Avoiding this time suck can make a world of difference in a solo’s life – especially if he or she has no staff.  Time spent tracking, totaling, billing, and allocating these costs can be used more profitably working on a client matter.

From the client’s perspective, receiving a statement with every stamp, copy, and fax itemized and billed can be very unpleasant.  Clients often feel these costs should be included in your fee, regardless of your billing practices. Ask yourself: would you rather pay one flat rate to fly from Portland, Oregon to Chicago, Illinois, or incur separate charges for airfare, fees, taxes, booking, baggage, and food?  If you are aggravated by the latter, it becomes easier to understand why clients don’t like it when lawyers pass on every penny of overhead costs in an itemized bill.

Getting back to the original subject – merchant or “check out” fees – consider the real-world effect of the preliminary Visa/MasterCard settlement:

“We have discussed the settlement with many, many merchants, and not a single merchant we have spoken to plans to surcharge,” Craig Shearman, spokesman for the National Retail Federation (NRF), said in a statement….

NBC News contacted some of the country’s largest retailers. Wal-Mart, Target, Sears and Home Depot said they have no plans to add a credit card surcharge.

“The bottom line is that … the vast majority don’t want to surcharge even if they could,” the NRF’s Shearman said.

Ed Mierzwinski, Director of Consumer Programs at U.S. PIRG agrees.

In the brick-and-mortar world, no one who does any sort of volume business is going to want to surcharge because it will drive their customer crazy and slow down transactions,” Mierzwinski said.

Is there a lesson here for those who provide professional services?

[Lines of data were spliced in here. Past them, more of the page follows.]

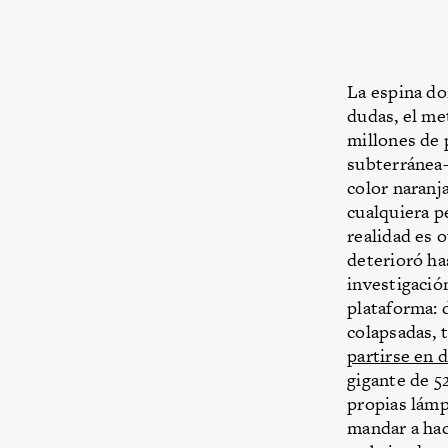
La espina dor
dudas, el met
millones de 
subterránea—
color naranj
cualquiera p
realidad es 
deterioró ha
investigació
plataforma: 
colapsadas, 
partirse en d
gigante de 5
propias lámp
mandar a hac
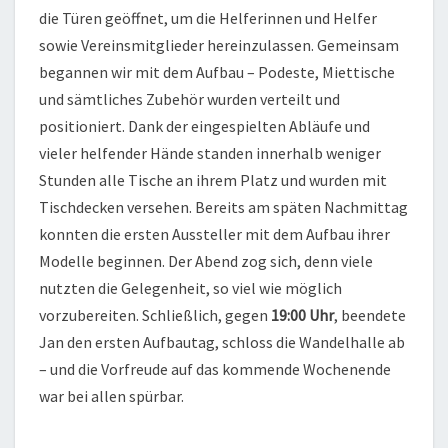
die Türen geöffnet, um die Helferinnen und Helfer
sowie Vereinsmitglieder hereinzulassen. Gemeinsam
begannen wir mit dem Aufbau – Podeste, Miettische
und sämtliches Zubehör wurden verteilt und
positioniert. Dank der eingespielten Abläufe und
vieler helfender Hände standen innerhalb weniger
Stunden alle Tische an ihrem Platz und wurden mit
Tischdecken versehen. Bereits am späten Nachmittag
konnten die ersten Aussteller mit dem Aufbau ihrer
Modelle beginnen. Der Abend zog sich, denn viele
nutzten die Gelegenheit, so viel wie möglich
vorzubereiten. Schließlich, gegen
19:00 Uhr
, beendete
Jan den ersten Aufbautag, schloss die Wandelhalle ab
– und die Vorfreude auf das kommende Wochenende
war bei allen spürbar.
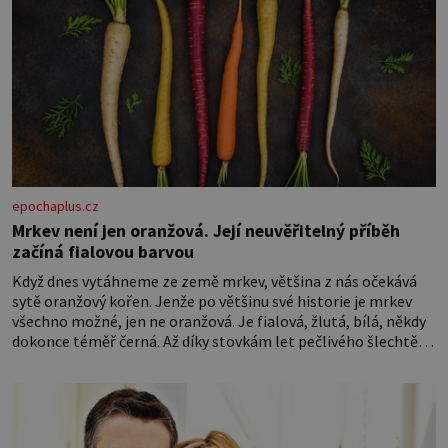
epochaplus.cz
Mrkev není jen oranžová. Její neuvěřitelný příběh
začíná fialovou barvou
Když dnes vytáhneme ze země mrkev, většina z nás očekává
sytě oranžový kořen. Jenže po většinu své historie je mrkev
všechno možné, jen ne oranžová. Je fialová, žlutá, bílá, někdy
dokonce téměř černá. Až díky stovkám let pečlivého šlechtění
se z ní stává zelenina, bez které si českou zahradu ani
nedokážeme představit. Její příběh je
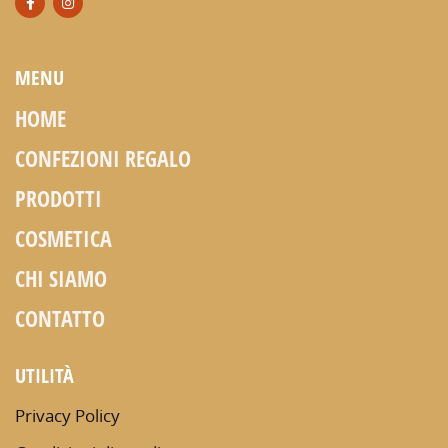
MENU
HOME
CONFEZIONI REGALO
PRODOTTI
COSMETICA
CHI SIAMO
CONTATTO
UTILITÀ
Privacy Policy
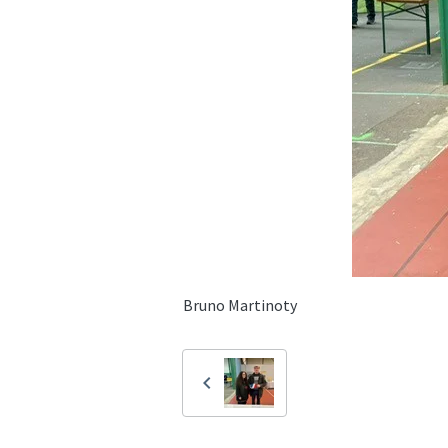
Bruno Martinoty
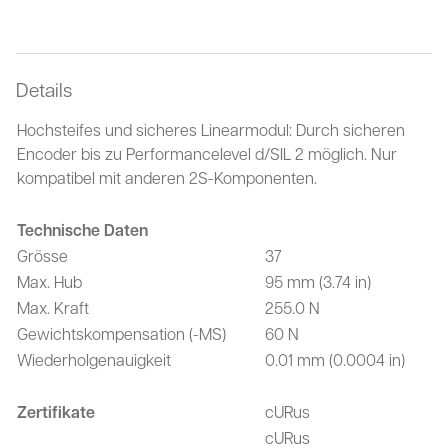
Details
Hochsteifes und sicheres Linearmodul: Durch sicheren
Encoder bis zu Performancelevel d/SIL 2 möglich. Nur
kompatibel mit anderen 2S-Komponenten.
Technische Daten
Grösse
37
Max. Hub
95 mm (3.74 in)
Max. Kraft
255.0 N
Gewichtskompensation (-MS)
60 N
Wiederholgenauigkeit
0.01 mm (0.0004 in)
Zertifikate
cURus
cURus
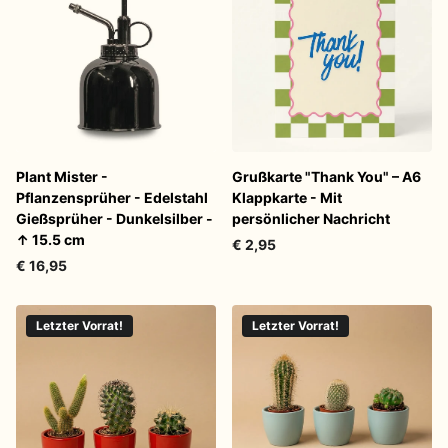
Plant Mister -
Grußkarte "Thank You" – A6
Pflanzensprüher - Edelstahl
Klappkarte - Mit
Gießsprüher - Dunkelsilber -
persönlicher Nachricht
↑ 15.5 cm
€ 2,95
€ 16,95
Letzter Vorrat!
Letzter Vorrat!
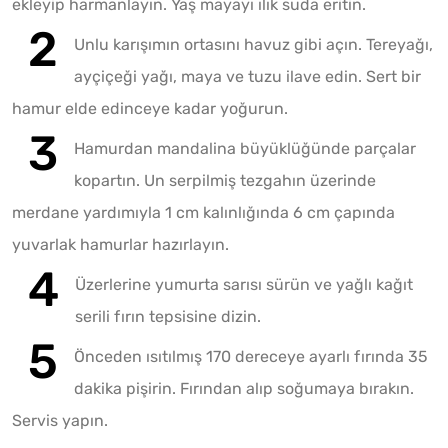
ekleyip harmanlayın. Yaş mayayı ılık suda eritin.
Unlu karışımın ortasını havuz gibi açın. Tereyağı,
ayçiçeği yağı, maya ve tuzu ilave edin. Sert bir
hamur elde edinceye kadar yoğurun.
Hamurdan mandalina büyüklüğünde parçalar
kopartın. Un serpilmiş tezgahın üzerinde
merdane yardımıyla 1 cm kalınlığında 6 cm çapında
yuvarlak hamurlar hazırlayın.
Üzerlerine yumurta sarısı sürün ve yağlı kağıt
serili fırın tepsisine dizin.
Önceden ısıtılmış 170 dereceye ayarlı fırında 35
dakika pişirin. Fırından alıp soğumaya bırakın.
Servis yapın.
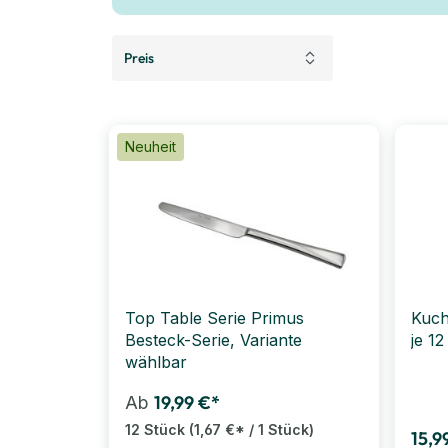
Preis
Neuheit
Top Table Serie Primus
Kuch
Besteck-Serie, Variante
je 12
wählbar
19,99 €*
Ab
12 Stück
(1,67 €* / 1 Stück)
15,9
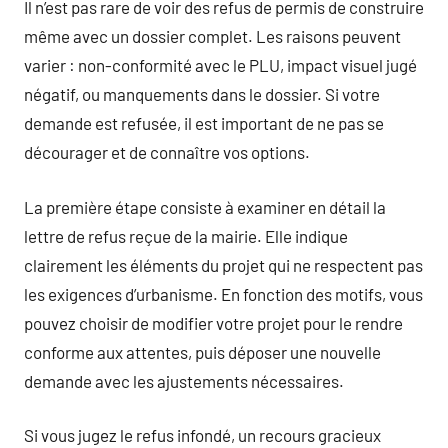
Il n’est pas rare de voir des refus de permis de construire
même avec un dossier complet. Les raisons peuvent
varier : non-conformité avec le PLU, impact visuel jugé
négatif, ou manquements dans le dossier. Si votre
demande est refusée, il est important de ne pas se
décourager et de connaître vos options.
La première étape consiste à examiner en détail la
lettre de refus reçue de la mairie. Elle indique
clairement les éléments du projet qui ne respectent pas
les exigences d’urbanisme. En fonction des motifs, vous
pouvez choisir de modifier votre projet pour le rendre
conforme aux attentes, puis déposer une nouvelle
demande avec les ajustements nécessaires.
Si vous jugez le refus infondé, un recours gracieux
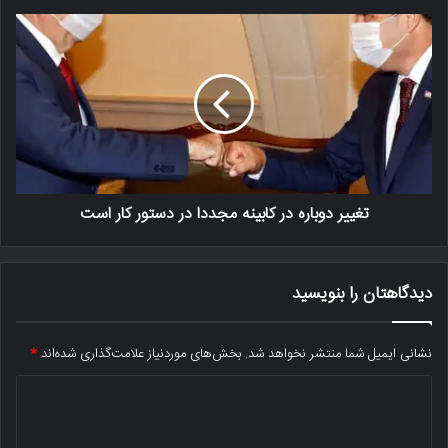
تغییر دوباره در کابینه مجددا در دستور کار است
دیدگاهتان را بنویسید
نشانی ایمیل شما منتشر نخواهد شد.
بخش‌های موردنیاز علامت‌گذاری شده‌اند
*
د
ی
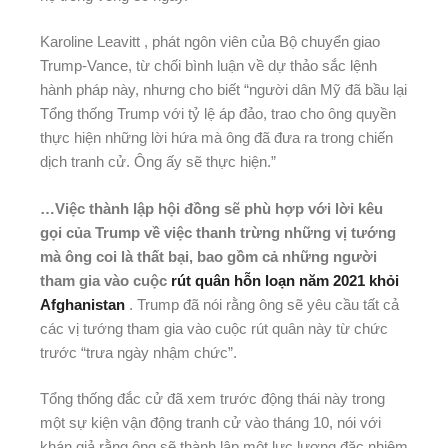
Karoline Leavitt , phát ngôn viên của Bộ chuyển giao
Trump-Vance, từ chối bình luận về dự thảo sắc lệnh
hành pháp này, nhưng cho biết “người dân Mỹ đã bầu lại
Tổng thống Trump với tỷ lệ áp đảo, trao cho ông quyền
thực hiện những lời hứa mà ông đã đưa ra trong chiến
dịch tranh cử. Ông ấy sẽ thực hiện.”
…Việc thành lập hội đồng sẽ phù hợp với lời kêu
gọi của Trump về việc thanh trừng những vị tướng
mà ông coi là thất bại, bao gồm cả những người
tham gia vào cuộc
rút quân hỗn loạn năm 2021 khỏi
Afghanistan
. Trump đã nói rằng ông sẽ yêu cầu tất cả
các vị tướng tham gia vào cuộc rút quân này từ chức
trước “trưa ngày nhậm chức”.
Tổng thống đắc cử đã xem trước động thái này trong
một sự kiện vận động tranh cử vào tháng 10, nói với
khán giả rằng ông sẽ thành lập một lực lượng đặc nhiệm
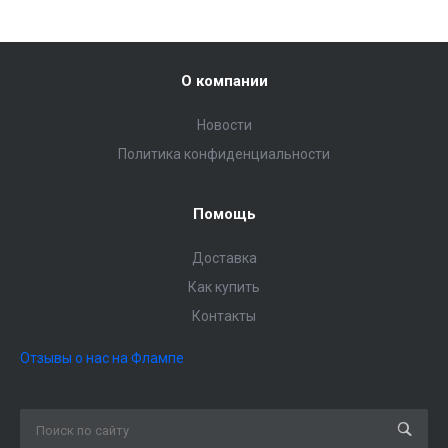
О компании
Новости
Политика конфиденциальности
Помощь
Доставка
Как купить
Контакты
Отзывы о нас на Флампе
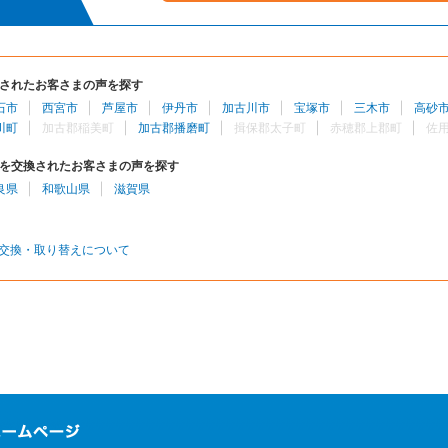
されたお客さまの声を探す
石市
西宮市
芦屋市
伊丹市
加古川市
宝塚市
三木市
高砂
川町
加古郡稲美町
加古郡播磨町
揖保郡太子町
赤穂郡上郡町
佐
を交換されたお客さまの声を探す
良県
和歌山県
滋賀県
交換・取り替えについて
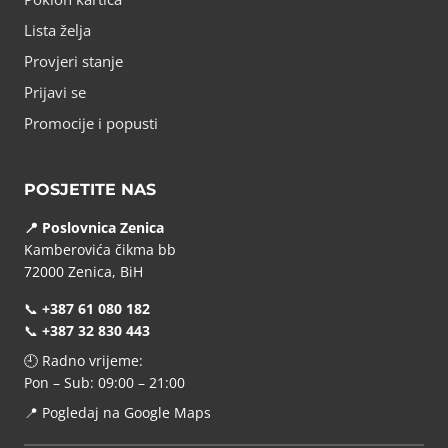
Lista želja
Provjeri stanje
Prijavi se
Promocije i popusti
POSJETITE NAS
📍 Poslovnica Zenica
Kamberovića čikma bb
72000 Zenica, BiH
📞
+387 61 080 182
📞
+387 32 830 443
🕘 Radno vrijeme:
Pon – Sub: 09:00 – 21:00
📍
Pogledaj na Google Maps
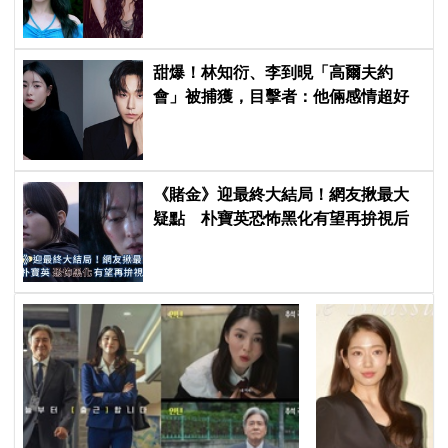
甜爆！林知衍、李到晛「高爾夫約
會」被捕獲，目擊者：他倆感情超好
《賭金》迎最終大結局！網友揪最大
疑點 朴寶英恐怖黑化有望再拚視后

Lawyers can charge “check out” fees to clients who pay by credit card, but it requires jumping through hurdles no one bothers with (a signed fee agreement with the client consenting to the charge accompanied by compliance with Regulation Z of the Truth-in-Lending Act.)  If it should become easier to charge clients “check out” fees in the future – as a result of this settlement (when finalized) or for other reasons – I would continue to advocate lawyers build this cost of doing business into their charge for services.  In the words of Susan Cartier Liebel, “Don’t Nickel and Dime Your Clients. Just Don’t.”

For an excellent discussion of the philosophy and practices involved in billing costs, see Billing Costs, “Fee Agreement Compendium” (Oregon State Bar 2007) available online in BarBooks.